┌──

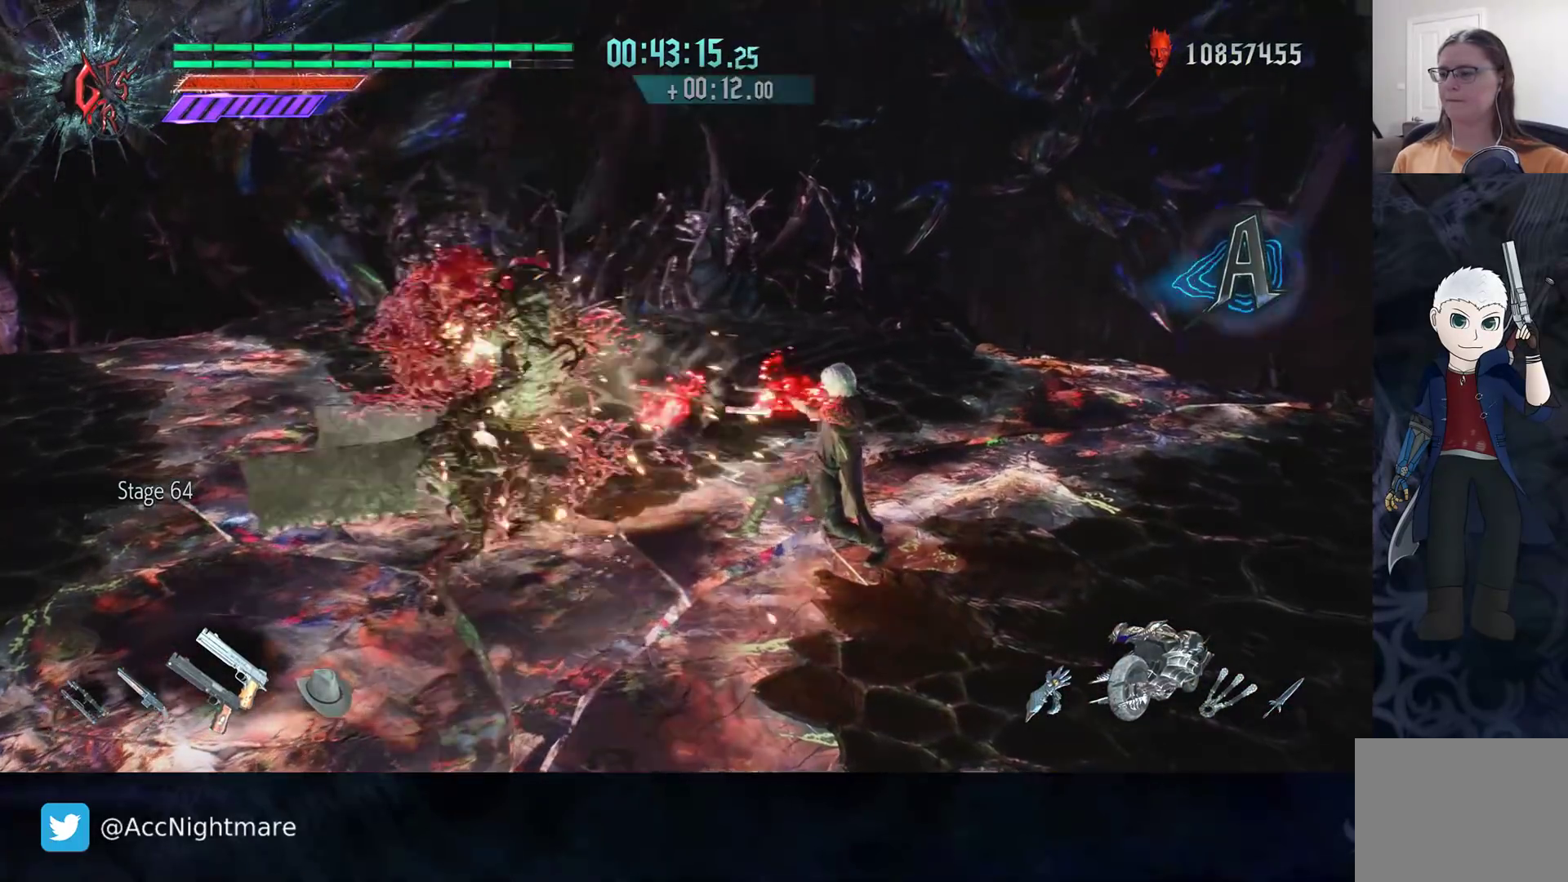
{"buttons": ["CIRCLE"], "left_stick": "center", "right_stick": "center", "events": [[33, "CIRCLE", "up"], [100, "CIRCLE", "down"], [133, "CIRCLE", "up"], [217, "CIRCLE", "down"], [283, "CIRCLE", "up"], [350, "CIRCLE", "down"], [400, "CIRCLE", "up"], [450, "CIRCLE", "down"]]}
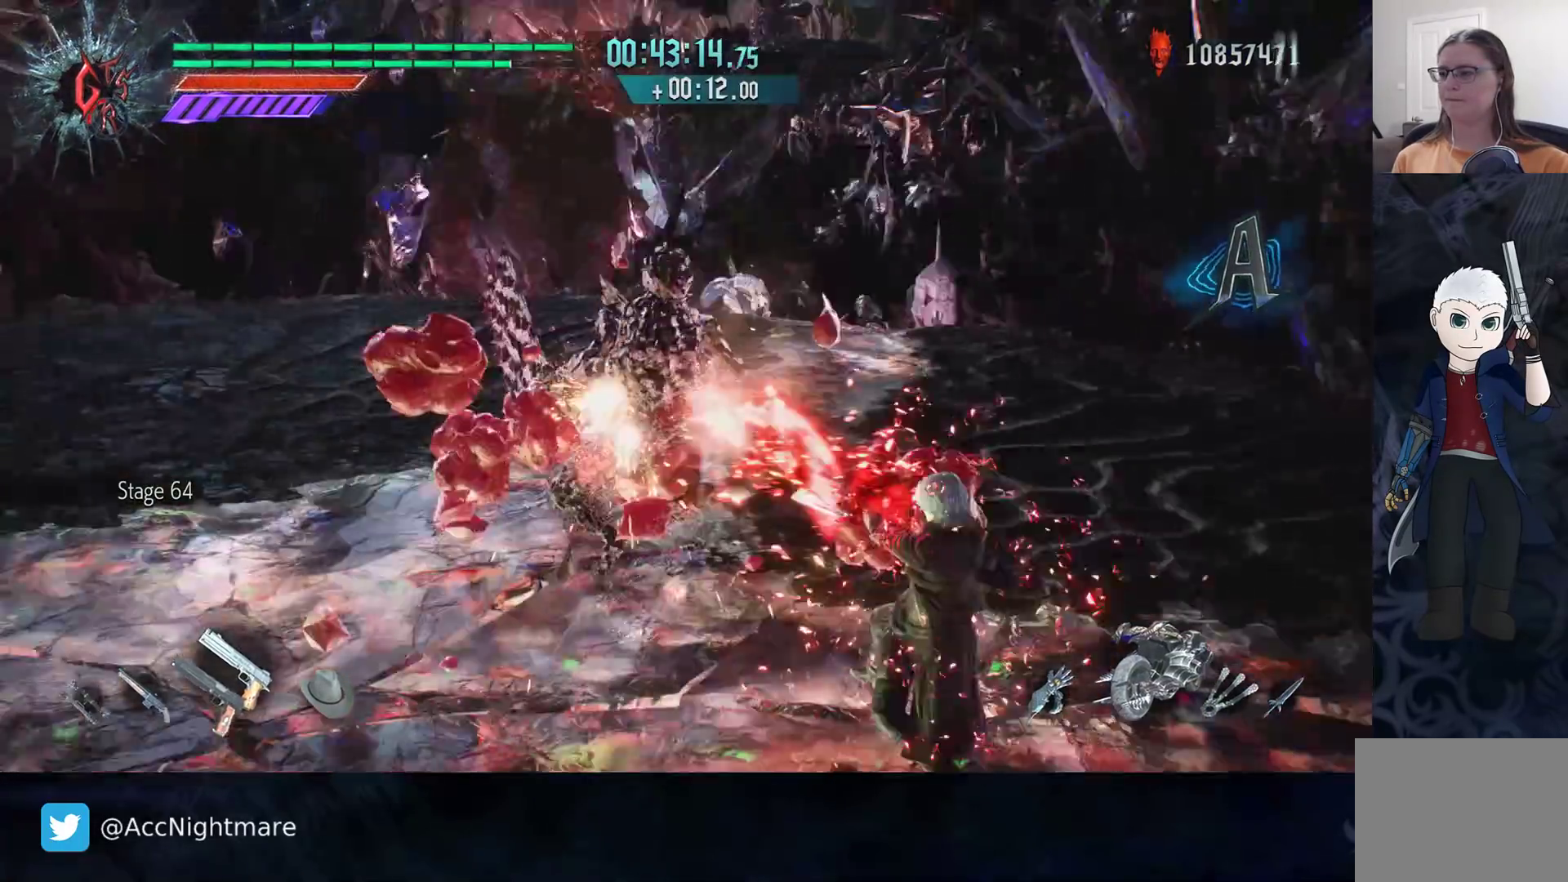
{"buttons": [], "left_stick": "up", "right_stick": "center", "events": [[50, "CIRCLE", "up"], [83, "left_stick", "left"], [167, "left_stick", "up-left"], [450, "left_stick", "up"]]}
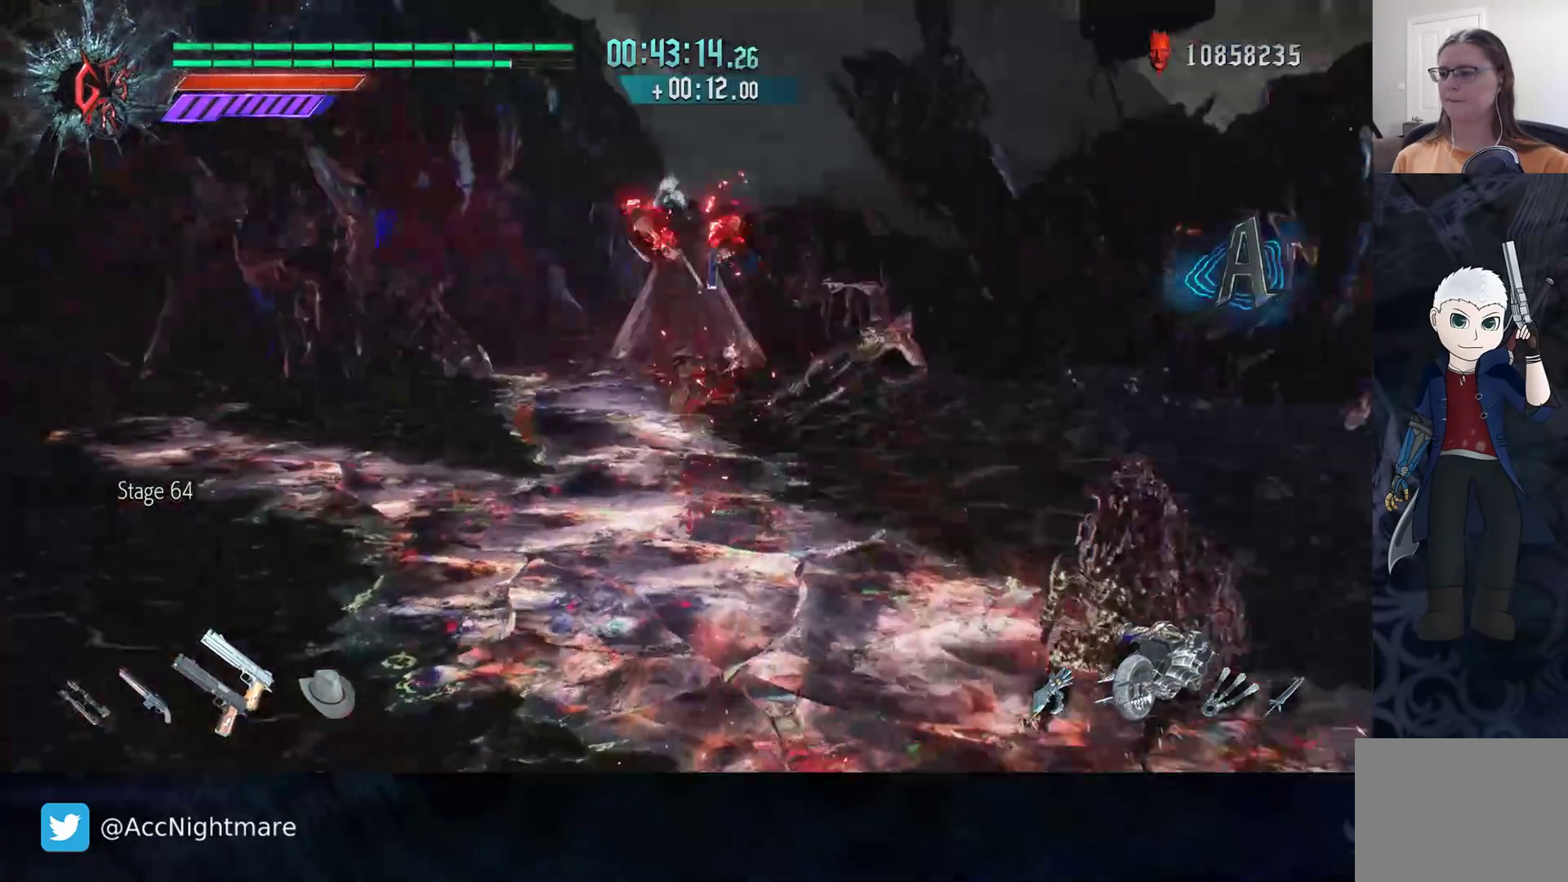
{"buttons": [], "left_stick": "up-right", "right_stick": "center", "events": [[383, "left_stick", "up-right"]]}
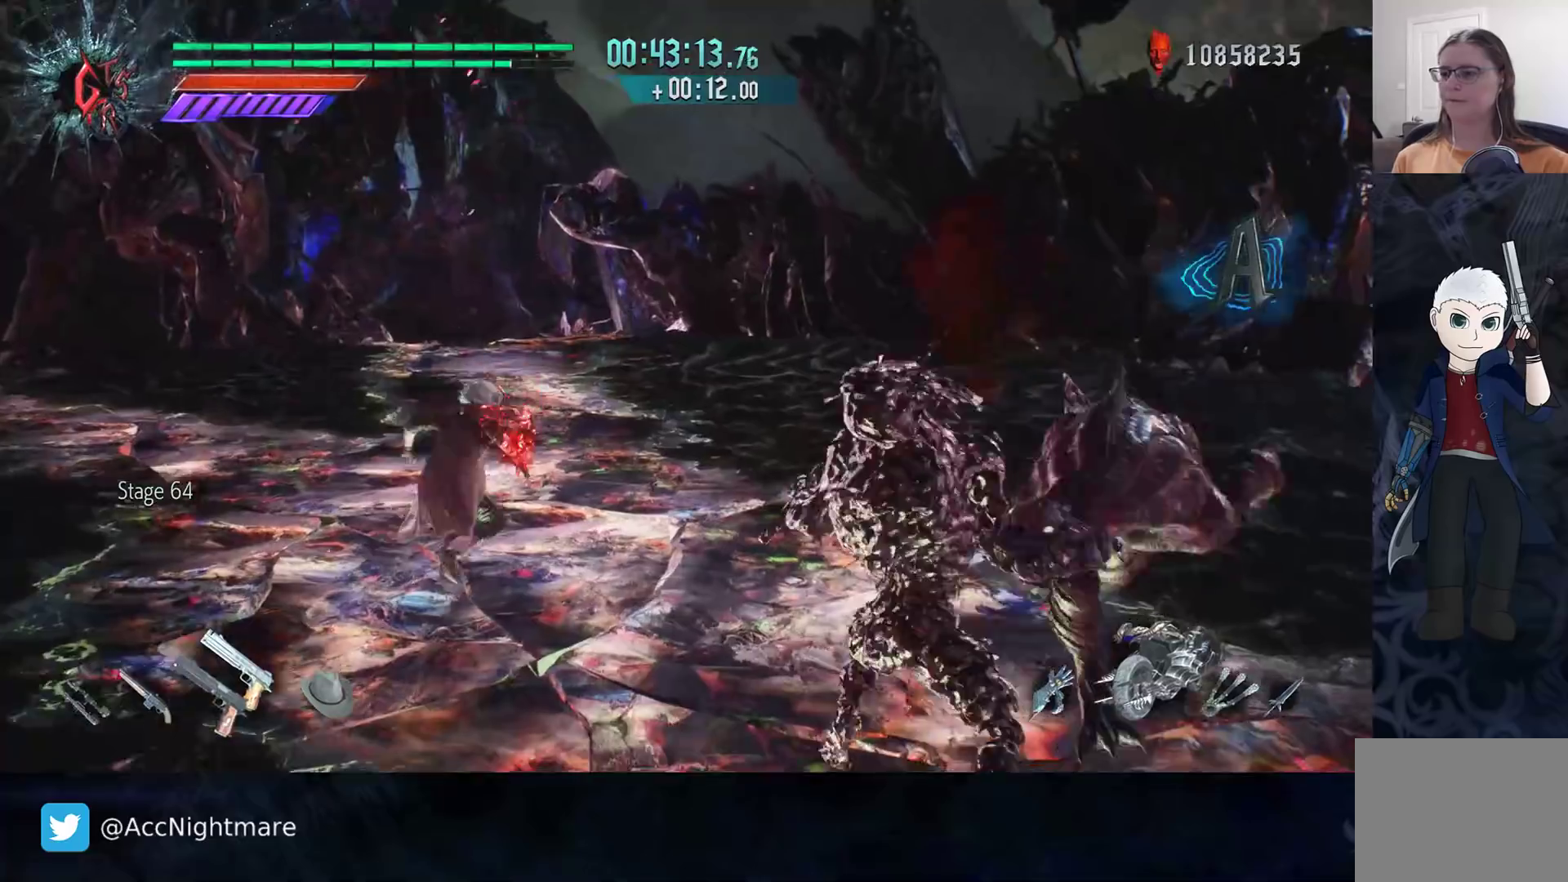
{"buttons": [], "left_stick": "center", "right_stick": "center", "events": [[300, "left_stick", "center"]]}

└──

**What you need to do:** Go through the listing above and retype it exactly, skipping every picture.

**Finished task:**
{"buttons": ["CIRCLE"], "left_stick": "center", "right_stick": "center", "events": [[33, "CIRCLE", "up"], [100, "CIRCLE", "down"], [133, "CIRCLE", "up"], [217, "CIRCLE", "down"], [283, "CIRCLE", "up"], [350, "CIRCLE", "down"], [400, "CIRCLE", "up"], [450, "CIRCLE", "down"]]}
{"buttons": [], "left_stick": "up", "right_stick": "center", "events": [[50, "CIRCLE", "up"], [83, "left_stick", "left"], [167, "left_stick", "up-left"], [450, "left_stick", "up"]]}
{"buttons": [], "left_stick": "up-right", "right_stick": "center", "events": [[383, "left_stick", "up-right"]]}
{"buttons": [], "left_stick": "center", "right_stick": "center", "events": [[300, "left_stick", "center"]]}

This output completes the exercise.